- Born: April 17, 1980 (age 46)
- Education: University of Iowa The New School (MFA)
- Occupation: Novelist
- Writing career
- Subjects: Young Adult, Gay
- Notable work: The Vast Fields of Ordinary
- Notable awards: Stonewall Book Award, 2010
- Website: cargocollective.com/nickburd

= Nick Burd =

American writer (born 1980)

Nick Burd (born April 17, 1980) is an American novelist.

==Career==
Nick Burd attended the University of Iowa and received his MFA from The New School.

In 2009, Burd published his first novel, The Vast Fields of Ordinary, which received many positive reviews. The Vast Fields of Ordinary won the American Library Association's Stonewall Book Award in the Children's and Young Adult Literature category. The novel was also a finalist for a Lambda Literary Award for LGBT Children's/Young Adult literature. The New York Times listed The Vast Fields of Ordinary as one of the most notable books of 2009. The novel also received a positive review from The New York Times. Publishers Weekly called The Vast Fields of Ordinary "deceptively quiet" and "fresh" and said that Burd was "an author to watch."

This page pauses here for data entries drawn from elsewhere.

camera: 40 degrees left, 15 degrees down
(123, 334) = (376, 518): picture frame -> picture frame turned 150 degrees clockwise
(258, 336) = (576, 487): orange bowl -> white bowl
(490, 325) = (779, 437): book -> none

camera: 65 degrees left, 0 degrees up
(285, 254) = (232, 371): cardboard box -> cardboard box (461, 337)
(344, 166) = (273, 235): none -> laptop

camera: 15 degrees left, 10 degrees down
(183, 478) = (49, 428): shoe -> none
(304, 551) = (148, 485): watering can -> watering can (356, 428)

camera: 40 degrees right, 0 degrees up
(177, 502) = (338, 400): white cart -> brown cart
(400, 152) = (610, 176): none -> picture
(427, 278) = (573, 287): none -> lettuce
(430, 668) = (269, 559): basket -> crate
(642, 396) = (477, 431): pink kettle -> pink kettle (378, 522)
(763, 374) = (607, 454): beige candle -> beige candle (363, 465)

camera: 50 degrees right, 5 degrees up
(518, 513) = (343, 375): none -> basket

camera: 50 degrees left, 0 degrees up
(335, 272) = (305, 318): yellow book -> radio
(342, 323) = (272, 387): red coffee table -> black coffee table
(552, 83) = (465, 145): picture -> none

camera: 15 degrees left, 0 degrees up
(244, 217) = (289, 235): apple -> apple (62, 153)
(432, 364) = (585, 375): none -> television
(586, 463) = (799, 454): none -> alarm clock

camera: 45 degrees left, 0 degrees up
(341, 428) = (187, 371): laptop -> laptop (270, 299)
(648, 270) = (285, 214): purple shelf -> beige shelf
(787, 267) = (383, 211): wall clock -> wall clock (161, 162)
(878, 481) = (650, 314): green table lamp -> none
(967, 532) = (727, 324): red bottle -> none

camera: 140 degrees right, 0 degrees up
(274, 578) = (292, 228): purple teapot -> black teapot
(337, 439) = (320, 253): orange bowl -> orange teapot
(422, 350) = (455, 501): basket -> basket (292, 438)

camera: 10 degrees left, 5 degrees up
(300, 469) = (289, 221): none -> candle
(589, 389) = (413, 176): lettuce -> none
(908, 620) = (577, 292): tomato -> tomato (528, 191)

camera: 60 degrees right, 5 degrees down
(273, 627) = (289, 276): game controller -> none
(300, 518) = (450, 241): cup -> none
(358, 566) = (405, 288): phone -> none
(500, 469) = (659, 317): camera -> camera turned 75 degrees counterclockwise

Burd was also listed by Out as one of its "OUT 100," a list of 100 people who made important contributions to LGBTQ culture and politics in 2009.

He is working on his second novel.

Since writing The Vast Fields of Ordinary, Burd has worked in the entertainment industry as a creative director, winning two Clio Awards and a Shorty Award for his work on the digital campaigns for BoJack Horseman and Daredevil.